In India, the intent behind strengthening labour protection has been to improve workers’ conditions. However, excessively stringent laws have had unintended consequences. Research shows that stringent labour laws have incentivised firms to shift towards contract-based employment, thereby reducing the number of directly hired, formally employed workers. This shift has been particularly evident in the manufacturing sector, in which the use of contract labour has increased significantly since the early 2000s, with a direct impact on wages. The data on Periodic Labour Force Surveys also shows that only a small minority of India’s labour force has formal employment.
Further, as a Goldman Sachs report shows, over the years, India’s capital-intensive manufacturing subsectors (such as machinery, chemicals, electronics, and pharmaceuticals) have seen stronger growth in both exports and employment than in many of the labour-intensive sectors (textiles, footwear, and food & beverages). This suggests that investment and export efforts are favouring industries that use more machines and more capital, which often require more skill and pay higher wages, rather than ones that absorb large numbers of lower-skilled workers. Stringent labour laws are said to be one of the biggest reasons why India has underperformed in labour-intensive industries over the past decades, which has affected employment generation and with implications for wages and overall economic growth.

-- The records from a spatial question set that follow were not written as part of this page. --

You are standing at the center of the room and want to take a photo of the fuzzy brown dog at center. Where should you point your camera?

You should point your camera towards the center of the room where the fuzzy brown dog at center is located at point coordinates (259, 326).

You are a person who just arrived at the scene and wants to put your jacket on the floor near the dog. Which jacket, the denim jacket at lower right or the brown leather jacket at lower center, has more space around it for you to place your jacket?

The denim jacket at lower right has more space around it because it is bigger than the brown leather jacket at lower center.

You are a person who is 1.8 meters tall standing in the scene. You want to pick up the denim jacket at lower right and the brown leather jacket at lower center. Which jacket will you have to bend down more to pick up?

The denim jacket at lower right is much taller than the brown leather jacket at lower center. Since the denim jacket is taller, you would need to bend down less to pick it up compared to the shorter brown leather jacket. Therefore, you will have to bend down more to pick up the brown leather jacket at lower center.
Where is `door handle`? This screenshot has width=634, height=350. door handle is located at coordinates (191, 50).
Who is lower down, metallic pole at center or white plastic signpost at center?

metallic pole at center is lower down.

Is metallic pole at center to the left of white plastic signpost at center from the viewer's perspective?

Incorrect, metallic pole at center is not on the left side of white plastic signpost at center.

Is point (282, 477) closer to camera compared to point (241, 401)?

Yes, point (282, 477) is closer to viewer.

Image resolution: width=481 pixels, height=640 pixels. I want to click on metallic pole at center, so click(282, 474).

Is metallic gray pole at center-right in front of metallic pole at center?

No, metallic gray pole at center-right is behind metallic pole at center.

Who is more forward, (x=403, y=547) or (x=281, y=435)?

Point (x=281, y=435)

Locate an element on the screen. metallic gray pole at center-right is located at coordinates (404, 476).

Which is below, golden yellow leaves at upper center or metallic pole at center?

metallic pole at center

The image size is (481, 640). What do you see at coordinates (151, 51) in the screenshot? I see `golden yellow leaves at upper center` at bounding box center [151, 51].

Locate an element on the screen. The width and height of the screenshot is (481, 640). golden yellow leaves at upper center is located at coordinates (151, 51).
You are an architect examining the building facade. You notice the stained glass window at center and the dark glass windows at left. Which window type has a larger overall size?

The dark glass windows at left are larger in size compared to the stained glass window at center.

The new Labour Codes, awaiting implementation, are expected to improve the situation. Without employment creation in low-skill labour-intensive sectors, which can potentially provide decent wages to a large part of India’s workforce, it would be difficult to sustain higher aggregate demand over the long run. The problem can further be exacerbated by a sustained increase in profit growth over wage growth. To be fair, there is no easy near-term solution, but these issues must be debated.